“Un’ondata di violenza senza precedenti messa in atto dall’esercito israeliano e dai coloni in Cisgiordania, sta causando il più grande sfollamento forzato dall’inizio dell’occupazione del 1967. Come già accaduto a Gaza, anche qui le persone sono costrette ad andarsene, sono più di 40mila, dall’inizio del cessate il fuoco, il numero più alto degli ultimi 58 anni”. È l’allarme lanciato oggi da Oxfam, in seguito all’offensiva militare israeliana, che ha causato grande distruzione soprattutto nel nord della Cisgiordania. Un’operazione – viene sottolineato – iniziata appena due giorni dopo il cessate il fuoco a Gaza con l’attacco a Jenin e che ora si sta estendendo anche ai campi profughi di Tulkarem, Nur Shams e El Far’a.
“In tutta la regione le comunità palestinesi sono vittime di detenzioni arbitrarie, non possono muoversi, lavorare o andare a scuola. Assistono impotenti alla demolizione delle loro case e delle infrastrutture essenziali da cui dipendono”, ha affermato Paolo Pezzati, portavoce per le crisi umanitarie di Oxfam Italia, evidenziando che “siamo di fronte a un’escalation senza precedenti che il Governo israeliano sta portando avanti nella più totale impunità, sostenendo gli attacchi illegali dei coloni. Un’annessione de facto, che rende sempre più difficile per Oxfam e le altre organizzazioni umanitarie soccorrere gli sfollati, i cui bisogni aumentano di giorno in giorno. I nostri operatori e partner sono stati minacciati ai posti di blocco e gli è stato più volte impedito di consegnare aiuti fondamentali per la popolazione”.
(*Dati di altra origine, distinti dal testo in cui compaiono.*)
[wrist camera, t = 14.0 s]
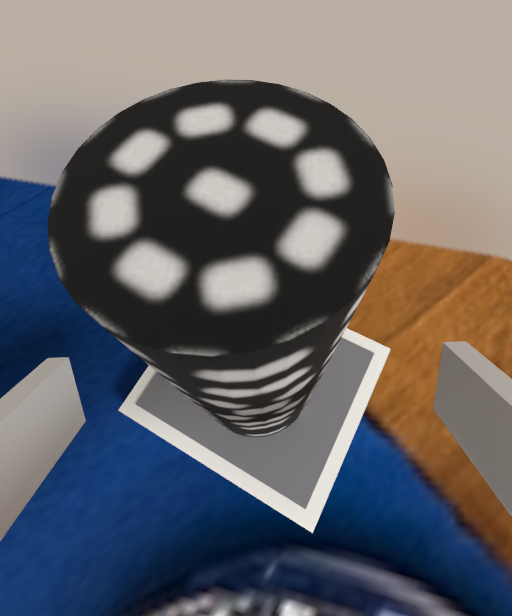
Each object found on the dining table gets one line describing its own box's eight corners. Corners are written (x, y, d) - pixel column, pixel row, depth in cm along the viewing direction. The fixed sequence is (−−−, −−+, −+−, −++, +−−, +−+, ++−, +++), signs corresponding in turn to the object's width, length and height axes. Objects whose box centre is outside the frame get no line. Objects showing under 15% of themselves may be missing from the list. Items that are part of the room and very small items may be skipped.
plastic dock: (135, 416, 30) (116, 409, 27) (221, 286, 35) (215, 264, 31) (307, 524, 26) (312, 534, 23) (378, 361, 31) (391, 347, 27)
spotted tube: (331, 363, 27) (451, 147, 9) (272, 462, 25) (270, 444, 6) (242, 309, 29) (190, 47, 11) (178, 394, 27) (-26, 236, 8)
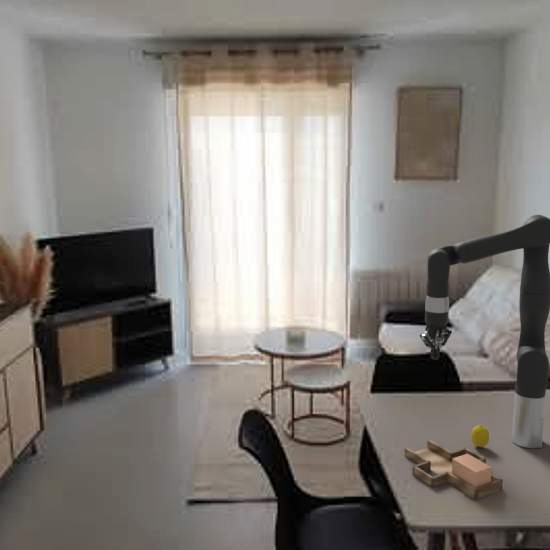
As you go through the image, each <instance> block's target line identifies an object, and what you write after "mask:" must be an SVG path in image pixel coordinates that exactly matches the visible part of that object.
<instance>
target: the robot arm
mask: <svg viewBox="0 0 550 550" xmlns="http://www.w3.org/2000/svg"><path fill="white" fill-rule="evenodd" d="M515 250H516V251H517V250H522V251H523V259H522V268H521V275H520V284H519V285H520V286H519V287H520V288H519V300H518V301H519V303H518V304H519V320H520V322H519V323H520V332H519V339H518V340H519V341H518V347H517V351H516V362H517V363H516V364H517V365H516V366H517V367H516V368H517V370H516V381H515V385H514V400H513V401H514V402H513V403H514V404H513V414H512V415H513V417H512V430H511V441H512V442H513V443H514V444H515V445H517V446H519V447H523V448H528V449H536V448H537V449H538V448H540V449H542V447H543V438H544V436H543V435H544V424H545V423H544V422H545V417H544V416H545V407H546V406H545V404H546V394H547V393H546V392H547V389H548V381H549V373H550V372H549V371H550V370H549V369H550V359H549V357H548V354H547V351H546V342H545V341H546V339H545V337H546V335H545V334H546V326H547V322H548V318H549V316H550V315H549V314H550V266H549V265H550V264H549V252H550V217H549V218H548V217H547V216H545V215H542V214H534V215H532V216H530V217H528V218H526V220H525V221H524V223H523V225H521V226H519V227H516V228H514V229H511V230H507V231H504V232H500V233H493V234H488V235H483V236H479V237H475V238H471V239H467V240H464V241H461V242H459V243H455V244H450V245H449V244H448V245H444V246H440V247H437V248H434V249H432V250H431V251H429V254H428V256H427V282H426V297H425V304H424V305H425V306H424V307H425V308H424V309H425V310H424V313H425V314H424V322H425V324H426V325H425V328H424V330H425V331H424V333H420V334H419V338H420V339H421V341H422V342H423V344H424V345H425V346H426V347H427V348H428V349H429V348H430V358H431V359H432V360H435V361H436V360H439V359H440V356H441V348H442V347H444V346H445V345H446V343H448V340H449V339H450V337H451V334H452V331H453V330H451V329H449V328H448V325H447V324H448V323H449V313H450V312H449V311H450V300H449V291H450V289H449V287H450V285H449V277H450V269H451V268H450V267H451V266H455V265H457V264H469V263H472V262H473V263H474V262H477V261H481V260H483V259H486V258H490V257H493V256H496V255H500V254H503V253H507V252H512V251H515Z"/></svg>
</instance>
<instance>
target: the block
mask: <svg viewBox="0 0 550 550" xmlns="http://www.w3.org/2000/svg"><path fill="white" fill-rule="evenodd" d="M452 474H453V475H455V476H456V477H458V478H460V479H461V480H463V481H465V482H466V483H468V484H470V485H472V486H473V487H475V488H479V487H481V486H484V485H486V484H489V483H491V474H492V466H490V465H489V464H487V463H486V464H485V463H483V462H482V461H480V460H478V459H476V458H475V457H473V456H471V455H469V454H465V455H462V456H459V457H456V458H453V459H452Z"/></svg>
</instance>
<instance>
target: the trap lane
mask: <svg viewBox="0 0 550 550" xmlns="http://www.w3.org/2000/svg"><path fill="white" fill-rule="evenodd" d="M426 446H427V447H426V448H423V449H420V450H417V451H414V450H412V449H410V448H409V447H404V457H406V458H407V459H409V460H410V461H413V462H414V463H416V464H415V465H413V466H412V472H411V473H412V474H411V475H413V476H414V477H415V478H417V479H419V480H421V481H422V482H424V483H425V484H427V485H428V486H430V487H432V488H435V487H437V486H440V485H442V484H446V483H448V484H450V485H452V486H453V487H456V488H457V489H459V490H460V491H462V492H463V493H464V494H465V495H467V496H468V497H470V498H471V499H473V500H475V501H478V500H481V499H483V498H485V497H487V496H490V495H492V494H494V493H497V492H500V491H502V490H503V484H504V483H503V480H504V479H502V478H500V477H499V476H497V475H495V474H493V473H491V483H489V484H486V485H484V486H481V487H479V488H475V487H473V486H472V485H470V484H468V483H466V482H465V481H463V480H461V479H460V478H458V477H456V476H455V475H453V474H452V459H453V458H456V457H459V456H462V455H465V454H469V455H471V456H473V457H475V458H476V459H478V460H480V461H482V462H483V463H485V464H487V458H486V457H484V456H483V455H480V454H478V453H476V452H474V451H472V450H471V449H469V448H467V447H463V448H460V449H457V450H453V451H450V450H449V449H447V448H445V447H444V446H442V445H440V444H438V443H436V442H434V441H433V440H430V439H427V445H426Z"/></svg>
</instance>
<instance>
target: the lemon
mask: <svg viewBox="0 0 550 550" xmlns="http://www.w3.org/2000/svg"><path fill="white" fill-rule="evenodd" d="M470 439H471V441H472V443H473V445H474V446H475V447H477V448H484V447H486V446H487V445H488V443H489V441H490V433H489V430H488V428H487V427H485V426H484V425H483V424H478V425H476V426H474V427H473V429H472V430H471V434H470Z"/></svg>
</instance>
Dall’inizio dell’operazione israeliana, lo scorso 21 gennaio, sono stati uccisi 51 palestinesi, tra cui sette bambini, e tre soldati israeliani, ricorda l’Ong. Nel campo profughi di Jenin, lo stesso giorno un attacco militare israeliano ha ucciso almeno 12 palestinesi e ha costretto oltre 20.000 persone a fuggire. Un giovane beneficiario di Oxfam ha raccontato che i militari hanno iniziato a sparare sulle persone, bruciato le case e distrutto le infrastrutture indispensabili inclusi gli ospedali, mentre le ambulanze sono rimaste bloccate per ore. Nel campo, che ora è praticamente deserto, le forze israeliane hanno allargato le strade e installato cartelli stradali in ebraico all’interno delle aree sgomberate. “La situazione è gravissima”, ha precisato Suhair Farraj, direttore di Women Media and Development, organizzazione partner di Oxfam. “In passato – ha aggiunto – si verificavano incursioni occasionali dell’esercito israeliano, ma mai niente di simile. Le chiusure e i posti di blocco rendono quasi impossibile la consegna degli aiuti. Per un viaggio di due ore, adesso ce ne vogliono dodici”. “Dal cessate il fuoco a Gaza, Israele – ha osservato Abbas Milhem, direttore esecutivo di Palestinian Farmers Union, partner di Oxfam – ha impedito agli agricoltori di accedere ai loro terreni in tutta la Cisgiordania. Solo questo mese, l’esercito israeliano ha ordinato l’esproprio di 1.000 acri (40 ettari, circa) per facilitare l’annessione e l’espansione degli insediamenti. Anche i coloni hanno intensificato i loro attacchi: si sono moltiplicate le aggressioni fisiche e a mano armata, i danneggiamenti, lo sradicamento e l’abbattimento di alberi. Un’escalation di violenza che sta costringendo un gran numero di persone ad abbandonare le aree agricole”.
“Israele – ha concluso Pezzati – sta attuando una strategia di annessione ben programmata. Vengono commesse violazioni dei diritti umani e del diritto internazionale sotto gli occhi del mondo, che resta in silenzio, rendendosi complice. Stiamo assistendo a quanto già accaduto a Gaza, Rafah e Deir Al-Balah. Per questo lanciamo un appello urgente alla comunità internazionale perché l’occupazione illegale e i crimini commessi da Israele non restino ancora impuniti, alle organizzazioni umanitarie sia permesso portare aiuti e sia garantito il diritto all’autodeterminazione del popolo palestinese”.